A ragged sigh broke free from his lips. After all this time, Roberts was apparently still beating himself up. “I should have given her a cheap one until I could have afforded better. He would have never bothered her if he’d seen the ring. It’s my fault she’s dead.”

Moved, Bridget put her hand on his shoulder. “It is
not
your fault,” she insisted. “This man is sick. Chances are he would have still stalked Phyllis and killed her anyway.”

A weak attempt at a grateful smile came and went from his lips. “I guess we’ll never know, will we?”

“Would you happen to know if this guy asked Phyllis out on Valentine’s Day?” Josh asked.

Ryan cocked his head slightly, thinking. “Yeah, he did. That was the day.”

“And she never mentioned his name?” Josh pressed, hoping that Roberts might remember a chance reference to the other man.

Roberts shook his head. “No. She just referred to him as ‘that sad little man.’”

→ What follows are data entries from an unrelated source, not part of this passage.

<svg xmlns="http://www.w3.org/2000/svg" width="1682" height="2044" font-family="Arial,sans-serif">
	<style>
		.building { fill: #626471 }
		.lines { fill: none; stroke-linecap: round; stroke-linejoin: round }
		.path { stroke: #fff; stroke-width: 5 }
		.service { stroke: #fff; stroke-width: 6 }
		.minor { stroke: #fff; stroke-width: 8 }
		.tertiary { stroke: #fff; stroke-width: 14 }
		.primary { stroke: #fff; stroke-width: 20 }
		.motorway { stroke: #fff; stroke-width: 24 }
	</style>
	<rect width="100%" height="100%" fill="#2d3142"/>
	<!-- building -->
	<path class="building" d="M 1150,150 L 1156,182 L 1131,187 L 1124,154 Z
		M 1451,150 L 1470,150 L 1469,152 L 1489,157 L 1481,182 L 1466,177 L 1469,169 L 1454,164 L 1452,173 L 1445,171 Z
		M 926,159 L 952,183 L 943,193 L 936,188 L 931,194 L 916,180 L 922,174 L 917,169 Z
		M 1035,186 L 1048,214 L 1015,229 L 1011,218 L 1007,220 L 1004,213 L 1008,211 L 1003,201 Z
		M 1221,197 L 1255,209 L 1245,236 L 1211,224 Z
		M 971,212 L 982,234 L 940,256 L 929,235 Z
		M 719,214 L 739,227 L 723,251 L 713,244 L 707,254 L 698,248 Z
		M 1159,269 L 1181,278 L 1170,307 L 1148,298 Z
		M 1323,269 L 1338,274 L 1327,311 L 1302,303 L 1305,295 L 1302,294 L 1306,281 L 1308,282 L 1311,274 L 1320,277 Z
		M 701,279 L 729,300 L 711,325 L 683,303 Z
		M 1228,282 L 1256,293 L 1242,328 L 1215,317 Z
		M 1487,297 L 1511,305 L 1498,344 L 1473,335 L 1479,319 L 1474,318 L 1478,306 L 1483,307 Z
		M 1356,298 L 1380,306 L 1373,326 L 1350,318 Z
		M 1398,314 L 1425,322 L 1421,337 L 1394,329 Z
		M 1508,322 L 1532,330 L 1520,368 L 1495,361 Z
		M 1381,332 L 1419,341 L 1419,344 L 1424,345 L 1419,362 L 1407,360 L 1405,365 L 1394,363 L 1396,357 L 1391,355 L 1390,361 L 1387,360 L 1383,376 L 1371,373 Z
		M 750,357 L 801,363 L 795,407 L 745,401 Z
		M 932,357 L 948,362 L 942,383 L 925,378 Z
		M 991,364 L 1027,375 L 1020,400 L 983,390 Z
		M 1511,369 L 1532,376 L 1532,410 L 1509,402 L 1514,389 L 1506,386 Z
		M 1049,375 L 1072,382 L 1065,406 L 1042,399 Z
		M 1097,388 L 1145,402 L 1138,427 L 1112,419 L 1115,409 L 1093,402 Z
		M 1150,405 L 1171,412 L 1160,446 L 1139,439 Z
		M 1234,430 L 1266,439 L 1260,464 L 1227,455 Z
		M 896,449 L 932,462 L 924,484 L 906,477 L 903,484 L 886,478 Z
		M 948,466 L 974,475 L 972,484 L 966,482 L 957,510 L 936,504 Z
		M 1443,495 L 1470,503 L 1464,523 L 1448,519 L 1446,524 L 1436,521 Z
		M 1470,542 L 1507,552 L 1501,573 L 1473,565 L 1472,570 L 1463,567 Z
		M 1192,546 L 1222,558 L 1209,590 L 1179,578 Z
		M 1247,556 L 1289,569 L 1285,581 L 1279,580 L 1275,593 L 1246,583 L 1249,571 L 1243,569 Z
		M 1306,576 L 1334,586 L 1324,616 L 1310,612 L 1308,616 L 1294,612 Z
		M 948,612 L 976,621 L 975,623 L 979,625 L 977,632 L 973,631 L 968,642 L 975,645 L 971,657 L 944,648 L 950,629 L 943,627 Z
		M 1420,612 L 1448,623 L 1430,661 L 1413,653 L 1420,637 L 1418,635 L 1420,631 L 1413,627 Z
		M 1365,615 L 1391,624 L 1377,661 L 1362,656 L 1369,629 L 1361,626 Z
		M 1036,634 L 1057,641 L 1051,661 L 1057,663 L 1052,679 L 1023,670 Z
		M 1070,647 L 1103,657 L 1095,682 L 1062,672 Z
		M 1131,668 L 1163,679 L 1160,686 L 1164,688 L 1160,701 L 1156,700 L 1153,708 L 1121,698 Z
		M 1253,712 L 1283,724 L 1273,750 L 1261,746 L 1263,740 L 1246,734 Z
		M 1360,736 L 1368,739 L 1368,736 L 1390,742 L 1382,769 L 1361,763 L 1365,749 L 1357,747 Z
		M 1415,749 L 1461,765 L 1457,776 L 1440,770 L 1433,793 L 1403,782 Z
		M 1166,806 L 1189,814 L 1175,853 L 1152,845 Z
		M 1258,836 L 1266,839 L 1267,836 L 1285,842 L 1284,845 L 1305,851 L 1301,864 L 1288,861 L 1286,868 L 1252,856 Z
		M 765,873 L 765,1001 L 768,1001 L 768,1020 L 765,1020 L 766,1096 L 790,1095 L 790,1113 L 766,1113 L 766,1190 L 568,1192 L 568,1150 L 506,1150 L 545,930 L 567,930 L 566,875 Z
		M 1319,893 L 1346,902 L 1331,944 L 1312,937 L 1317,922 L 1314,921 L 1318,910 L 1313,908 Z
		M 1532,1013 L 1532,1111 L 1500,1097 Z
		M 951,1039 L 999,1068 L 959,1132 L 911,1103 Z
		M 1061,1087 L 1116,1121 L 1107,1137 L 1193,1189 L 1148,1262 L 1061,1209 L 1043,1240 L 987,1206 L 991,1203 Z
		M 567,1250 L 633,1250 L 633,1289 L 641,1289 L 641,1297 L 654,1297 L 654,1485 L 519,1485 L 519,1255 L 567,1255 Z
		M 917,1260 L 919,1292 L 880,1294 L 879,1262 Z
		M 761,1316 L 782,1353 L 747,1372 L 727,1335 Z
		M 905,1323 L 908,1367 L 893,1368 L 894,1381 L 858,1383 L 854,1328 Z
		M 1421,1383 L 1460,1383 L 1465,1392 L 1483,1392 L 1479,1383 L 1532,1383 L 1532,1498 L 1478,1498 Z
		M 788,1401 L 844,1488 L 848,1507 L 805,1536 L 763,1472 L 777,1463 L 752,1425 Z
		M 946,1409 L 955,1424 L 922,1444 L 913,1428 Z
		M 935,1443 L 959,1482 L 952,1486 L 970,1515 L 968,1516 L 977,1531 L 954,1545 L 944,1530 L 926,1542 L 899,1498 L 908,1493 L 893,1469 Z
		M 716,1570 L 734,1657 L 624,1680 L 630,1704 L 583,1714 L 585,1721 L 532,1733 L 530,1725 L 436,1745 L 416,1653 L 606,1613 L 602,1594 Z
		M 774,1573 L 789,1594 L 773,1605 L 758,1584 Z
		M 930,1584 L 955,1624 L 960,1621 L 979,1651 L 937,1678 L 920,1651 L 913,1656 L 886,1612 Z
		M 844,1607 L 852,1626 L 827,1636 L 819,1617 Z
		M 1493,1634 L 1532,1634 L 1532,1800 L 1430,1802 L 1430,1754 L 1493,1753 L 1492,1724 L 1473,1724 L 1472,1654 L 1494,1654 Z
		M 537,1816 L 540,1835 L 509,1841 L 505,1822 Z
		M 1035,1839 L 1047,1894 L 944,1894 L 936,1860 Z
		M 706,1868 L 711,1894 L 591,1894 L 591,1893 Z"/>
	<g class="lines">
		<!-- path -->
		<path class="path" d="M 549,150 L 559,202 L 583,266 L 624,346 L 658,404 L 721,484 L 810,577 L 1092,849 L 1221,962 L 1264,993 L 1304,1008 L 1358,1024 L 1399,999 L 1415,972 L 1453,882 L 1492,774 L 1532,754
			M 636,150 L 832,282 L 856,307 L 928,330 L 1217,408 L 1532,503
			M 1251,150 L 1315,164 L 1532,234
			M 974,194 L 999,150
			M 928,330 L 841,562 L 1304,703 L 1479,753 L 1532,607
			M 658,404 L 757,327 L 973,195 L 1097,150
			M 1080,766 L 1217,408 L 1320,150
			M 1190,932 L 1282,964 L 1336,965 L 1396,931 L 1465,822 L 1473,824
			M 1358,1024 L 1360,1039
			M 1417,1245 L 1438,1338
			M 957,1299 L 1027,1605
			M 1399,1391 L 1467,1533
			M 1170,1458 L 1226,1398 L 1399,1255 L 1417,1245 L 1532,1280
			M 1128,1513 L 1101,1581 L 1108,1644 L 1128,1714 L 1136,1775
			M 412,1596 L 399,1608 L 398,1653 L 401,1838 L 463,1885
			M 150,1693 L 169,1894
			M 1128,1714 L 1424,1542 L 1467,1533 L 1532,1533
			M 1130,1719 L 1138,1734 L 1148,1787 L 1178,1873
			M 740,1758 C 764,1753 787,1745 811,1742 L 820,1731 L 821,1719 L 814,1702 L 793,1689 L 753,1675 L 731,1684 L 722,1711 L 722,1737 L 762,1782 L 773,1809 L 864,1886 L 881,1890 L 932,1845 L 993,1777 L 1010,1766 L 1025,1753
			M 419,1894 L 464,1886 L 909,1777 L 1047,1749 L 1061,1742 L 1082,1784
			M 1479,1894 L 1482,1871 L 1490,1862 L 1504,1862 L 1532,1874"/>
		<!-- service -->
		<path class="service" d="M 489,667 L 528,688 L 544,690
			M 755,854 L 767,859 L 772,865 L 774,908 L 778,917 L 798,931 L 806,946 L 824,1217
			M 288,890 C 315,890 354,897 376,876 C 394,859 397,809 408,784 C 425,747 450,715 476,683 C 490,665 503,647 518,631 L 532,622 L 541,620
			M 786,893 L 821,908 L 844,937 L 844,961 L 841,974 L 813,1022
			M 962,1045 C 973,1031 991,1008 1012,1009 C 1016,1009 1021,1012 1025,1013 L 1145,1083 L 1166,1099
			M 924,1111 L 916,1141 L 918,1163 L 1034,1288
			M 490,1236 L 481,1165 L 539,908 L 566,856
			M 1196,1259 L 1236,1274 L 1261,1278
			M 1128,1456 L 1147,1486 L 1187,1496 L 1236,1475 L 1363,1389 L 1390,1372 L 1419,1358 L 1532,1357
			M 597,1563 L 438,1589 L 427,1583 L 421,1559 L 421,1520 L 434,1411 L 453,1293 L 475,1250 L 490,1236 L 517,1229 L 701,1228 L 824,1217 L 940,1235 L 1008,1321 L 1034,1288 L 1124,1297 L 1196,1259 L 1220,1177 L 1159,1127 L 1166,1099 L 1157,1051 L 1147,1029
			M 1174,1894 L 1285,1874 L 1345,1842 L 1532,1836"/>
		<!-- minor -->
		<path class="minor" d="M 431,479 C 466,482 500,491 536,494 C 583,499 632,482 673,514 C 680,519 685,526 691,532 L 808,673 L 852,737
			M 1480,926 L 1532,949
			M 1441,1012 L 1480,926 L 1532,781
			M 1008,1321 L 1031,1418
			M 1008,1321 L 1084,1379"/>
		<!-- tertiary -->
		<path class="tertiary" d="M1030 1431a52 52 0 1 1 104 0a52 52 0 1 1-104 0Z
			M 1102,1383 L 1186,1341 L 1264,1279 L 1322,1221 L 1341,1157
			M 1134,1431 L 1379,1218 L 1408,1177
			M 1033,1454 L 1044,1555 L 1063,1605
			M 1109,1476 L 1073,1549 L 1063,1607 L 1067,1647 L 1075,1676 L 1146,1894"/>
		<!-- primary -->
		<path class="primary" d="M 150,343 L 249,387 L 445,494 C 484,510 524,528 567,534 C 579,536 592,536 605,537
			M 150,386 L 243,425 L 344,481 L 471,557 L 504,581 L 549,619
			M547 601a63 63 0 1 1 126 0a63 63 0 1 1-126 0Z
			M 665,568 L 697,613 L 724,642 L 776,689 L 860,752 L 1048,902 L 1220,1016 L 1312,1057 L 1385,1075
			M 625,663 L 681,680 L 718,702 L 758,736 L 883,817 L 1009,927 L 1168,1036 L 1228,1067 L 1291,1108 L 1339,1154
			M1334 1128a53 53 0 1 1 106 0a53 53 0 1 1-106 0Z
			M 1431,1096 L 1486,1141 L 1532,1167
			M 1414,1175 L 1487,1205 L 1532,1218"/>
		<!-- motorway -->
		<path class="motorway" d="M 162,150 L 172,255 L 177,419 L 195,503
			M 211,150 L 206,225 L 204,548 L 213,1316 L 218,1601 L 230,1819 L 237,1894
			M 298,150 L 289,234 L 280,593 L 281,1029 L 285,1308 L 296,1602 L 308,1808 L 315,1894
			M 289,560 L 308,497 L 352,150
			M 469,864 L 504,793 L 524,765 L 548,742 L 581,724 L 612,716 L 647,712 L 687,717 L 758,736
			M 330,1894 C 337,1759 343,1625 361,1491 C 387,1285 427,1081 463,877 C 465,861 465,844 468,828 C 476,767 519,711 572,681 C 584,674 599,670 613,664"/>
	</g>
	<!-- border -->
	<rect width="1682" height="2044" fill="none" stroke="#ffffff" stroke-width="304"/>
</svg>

Josh tried another approach that might lead them to a few answers. “How did she meet him?”

Roberts was silent for a moment. It was obvious he was trying to remember. “I think she said he came into her store—she managed a pet shop that specialized in food for exotic pets. He told her that he had a pet cockatiel that was sickly. He kept coming back with more questions, most likely just so that he could talk to her.” Roberts’s voice trailed off.

This was definitely a possible suspect worth looking into, Bridget thought. “Would you mind if we got you together with a sketch artist?” she proposed. “See if we can come up with a picture of this guy?”